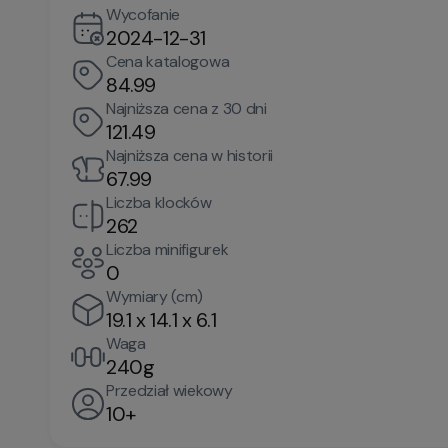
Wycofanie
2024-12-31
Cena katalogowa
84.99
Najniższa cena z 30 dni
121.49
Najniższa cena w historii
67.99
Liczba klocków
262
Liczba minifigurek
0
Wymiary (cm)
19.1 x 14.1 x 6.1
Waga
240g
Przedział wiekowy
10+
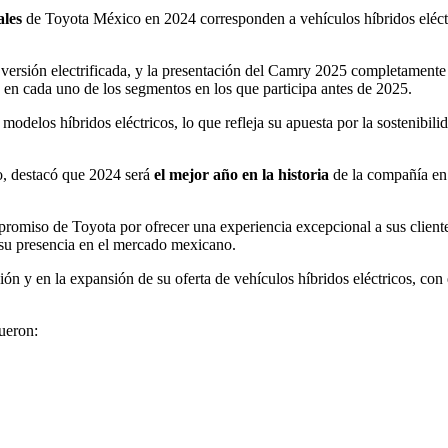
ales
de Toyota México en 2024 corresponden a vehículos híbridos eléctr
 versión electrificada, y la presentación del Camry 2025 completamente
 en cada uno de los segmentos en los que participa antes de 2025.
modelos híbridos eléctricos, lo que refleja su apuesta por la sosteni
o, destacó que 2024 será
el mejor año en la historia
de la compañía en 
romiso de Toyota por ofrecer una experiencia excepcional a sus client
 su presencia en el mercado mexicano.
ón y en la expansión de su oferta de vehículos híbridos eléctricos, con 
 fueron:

+-------+

- Your goal -
Please copy the text read from every row above, line for line, and leave the pictures out.

- Solved exercise -
Wycofanie
2024-12-31
Cena katalogowa
84.99
Najniższa cena z 30 dni
121.49
Najniższa cena w historii
67.99
Liczba klocków
262
Liczba minifigurek
0
Wymiary (cm)
19.1 x 14.1 x 6.1
Waga
240g
Przedział wiekowy
10+
ales
de Toyota México en 2024 corresponden a vehículos híbridos eléctr
 versión electrificada, y la presentación del Camry 2025 completamente
 en cada uno de los segmentos en los que participa antes de 2025.
modelos híbridos eléctricos, lo que refleja su apuesta por la sosteni
o, destacó que 2024 será
el mejor año en la historia
de la compañía en 
romiso de Toyota por ofrecer una experiencia excepcional a sus client
 su presencia en el mercado mexicano.
ón y en la expansión de su oferta de vehículos híbridos eléctricos, con 
 fueron:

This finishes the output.